I know, it is difficult to figure out a solution with all the ill will the industry has created and the ease of pirating, but they need to technically come up with a way to distribute content that will not be pirated, itunes has done the best so far. The public also really needs to be educated as to why they can't pirate content, and some examples need to be made so people can see the consequences.

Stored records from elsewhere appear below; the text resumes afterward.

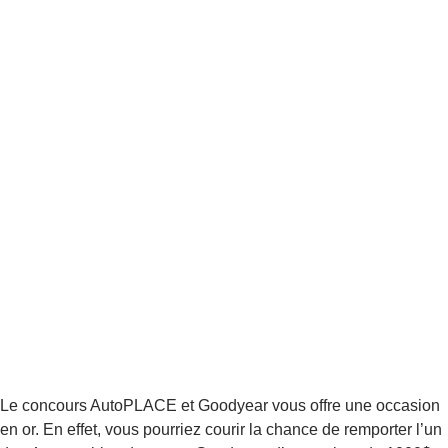
Le concours AutoPLACE et Goodyear vous offre une occasion
en or. En effet, vous pourriez courir la chance de remporter l’un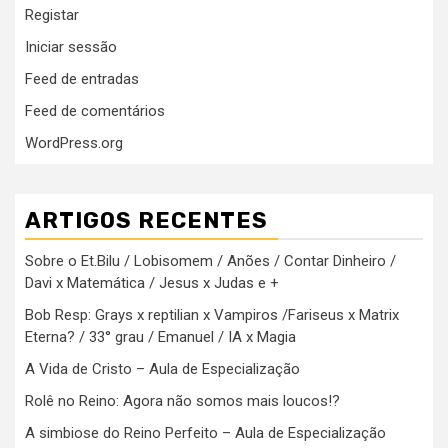
Registar
Iniciar sessão
Feed de entradas
Feed de comentários
WordPress.org
ARTIGOS RECENTES
Sobre o Et.Bilu / Lobisomem / Anões / Contar Dinheiro /
Davi x Matemática / Jesus x Judas e +
Bob Resp: Grays x reptilian x Vampiros /Fariseus x Matrix
Eterna? / 33° grau / Emanuel / IA x Magia
A Vida de Cristo – Aula de Especialização
Rolê no Reino: Agora não somos mais loucos!?
A simbiose do Reino Perfeito – Aula de Especialização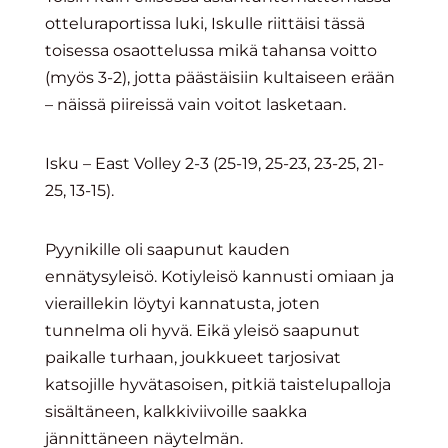
otteluraportissa luki, Iskulle riittäisi tässä
toisessa osaottelussa mikä tahansa voitto
(myös 3-2), jotta päästäisiin kultaiseen erään
– näissä piireissä vain voitot lasketaan.
Isku – East Volley 2-3 (25-19, 25-23, 23-25, 21-
25, 13-15).
Pyynikille oli saapunut kauden
ennätysyleisö. Kotiyleisö kannusti omiaan ja
vieraillekin löytyi kannatusta, joten
tunnelma oli hyvä. Eikä yleisö saapunut
paikalle turhaan, joukkueet tarjosivat
katsojille hyvätasoisen, pitkiä taistelupalloja
sisältäneen, kalkkiviivoille saakka
jännittäneen näytelmän.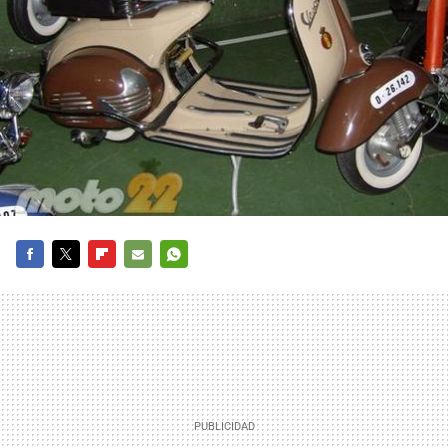
FACEBOOK
TWITTER
FLIPBOARD
E-
WHATSAPP
MAIL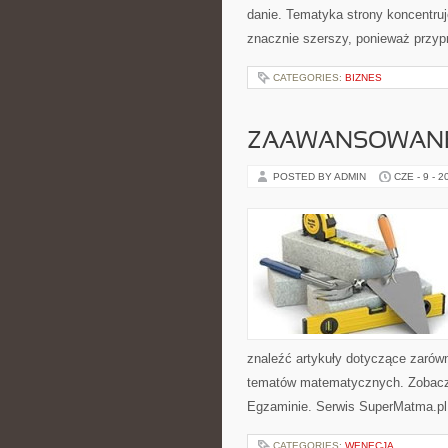
danie. Tematyka strony koncentruj
znacznie szerszy, ponieważ przyp
CATEGORIES:
BIZNES
ZAAWANSOWANE
POSTED BY ADMIN
CZE - 9 - 2
znaleźć artykuły dotyczące zarów
tematów matematycznych. Zobacz
Egzaminie. Serwis SuperMatma.pl 
CATEGORIES:
WENECJA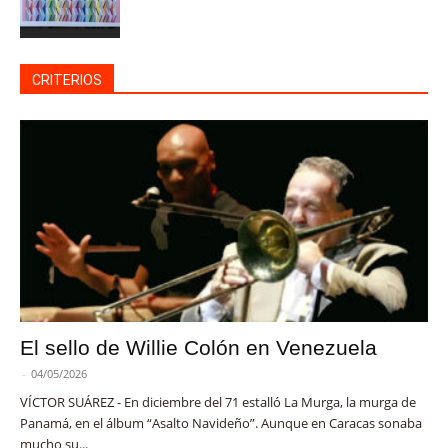
CRITERIOS
El sello de Willie Colón en Venezuela
-
04/05/2026
VÍCTOR SUÁREZ - En diciembre del 71 estalló La Murga, la murga de
Panamá, en el álbum “Asalto Navideño”. Aunque en Caracas sonaba
mucho su...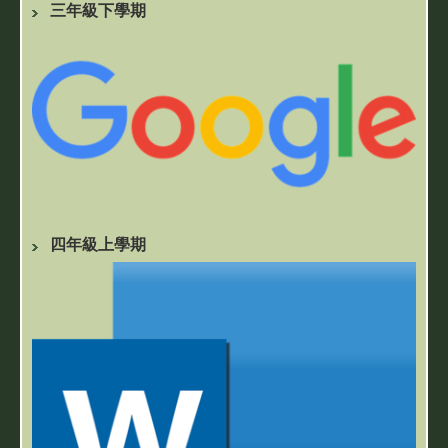
三年級下學期
四年級上學期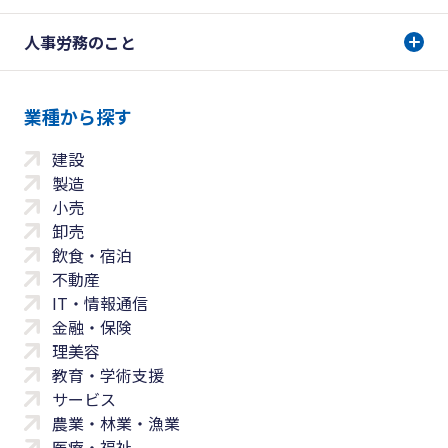
人事労務のこと
業種から探す
建設
製造
小売
卸売
飲食・宿泊
不動産
IT・情報通信
金融・保険
理美容
教育・学術支援
サービス
農業・林業・漁業
医療・福祉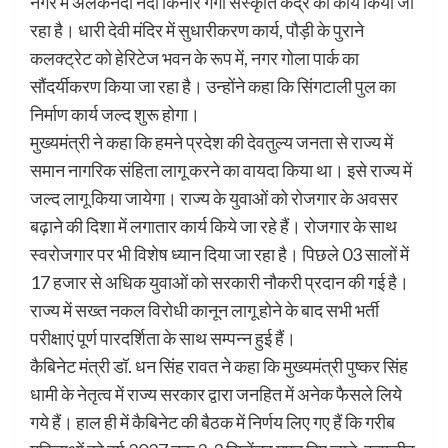
नगर में अलकनंदा नदी किनारे गंगा संस्कृति केंद्र का कार्य किया जा
रहा है। धारी देवी मंदिर में सुधारीकरण कार्य, पौड़ी के पुराने
कलक्ट्रेट को हेरिटेज भवन के रूप में, नगर गोला पार्क का
सौंदर्यीकरण किया जा रहा है। उन्होंने कहा कि सिंगटाली पुल का
निर्माण कार्य जल्द शुरू होगा।
मुख्यमंत्री ने कहा कि हमने प्रदेश की देवतुल्य जनता से राज्य में
समान नागरिक संहिता लागू करने का वायदा किया था। इसे राज्य में
जल्द लागू किया जायेगा। राज्य के युवाओं को रोजगार के अवसर
बढ़ाने की दिशा में लगातार कार्य किये जा रहे हैं। रोजगार के साथ
स्वरोजगार पर भी विशेष ध्यान दिया जा रहा है। पिछले 03 सालों में
17 हजार से अधिक युवाओं को सरकारी नौकरी प्रदान की गई है।
राज्य में सख्त नकल विरोधी कानून लागू होने के बाद सभी भर्ती
परीक्षाएं पूर्ण पारदर्शिता के साथ सम्पन्न हुई हैं।
कैबिनेट मंत्री डॉ. धन सिंह रावत ने कहा कि मुख्यमंत्री पुष्कर सिंह
धामी के नेतृत्व में राज्य सरकार द्वारा जनहित में अनेक फैसले लिये
गये हैं। हाल ही में कैबिनेट की बैठक में निर्णय लिए गए हैं कि गरीब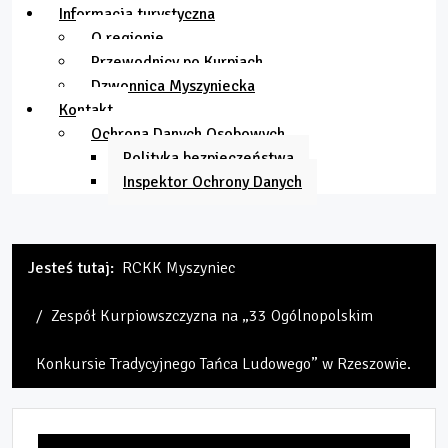
Informacja turystyczna
O regionie
Przewodnicy po Kurpiach
Dzwonnica Myszyniecka
Kontakt
Ochrona Danych Osobowych
Polityka bezpieczeństwa
Inspektor Ochrony Danych
Jesteś tutaj:
RCKK Myszyniec
Zespół Kurpiowszczyzna na „33 Ogólnopolskim
Konkursie Tradycyjnego Tańca Ludowego” w Rzeszowie.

The reason cd's are priced higher is actually because of piracy. In the days of tapes sound quality is much lower, this is not an opinion it is a technical fact. And every time a tape is dubbed the quality of the music is degraded greatly, so if you wanted to buy music that did not sound like mud, you had to really buy an original tape. With cd's, that changed, the quality of the cd is higher and there is much less generational loss from copy to copy if done properly. This means lost revenue, so the labels build that into the cost of the cds. Now, with the high def media, the movie industry is flipping out. On one hand it is a new way to package and sell media, but on the other hand, they are now releasing media that is AS HIGH QUALITY as their original masters. So if bootlegged correctly, counterfeiters can sell media that is pretty much original master quality. This is why all the new high def formats use hdmi digital connections, not because they technically have to to pass the signal, but because an analog component out could be hooked up to record the movie. The hdmi connections use HDCP(high-Bandwith Digital Content Protection) which protects the media in its highest rez form from being recorded.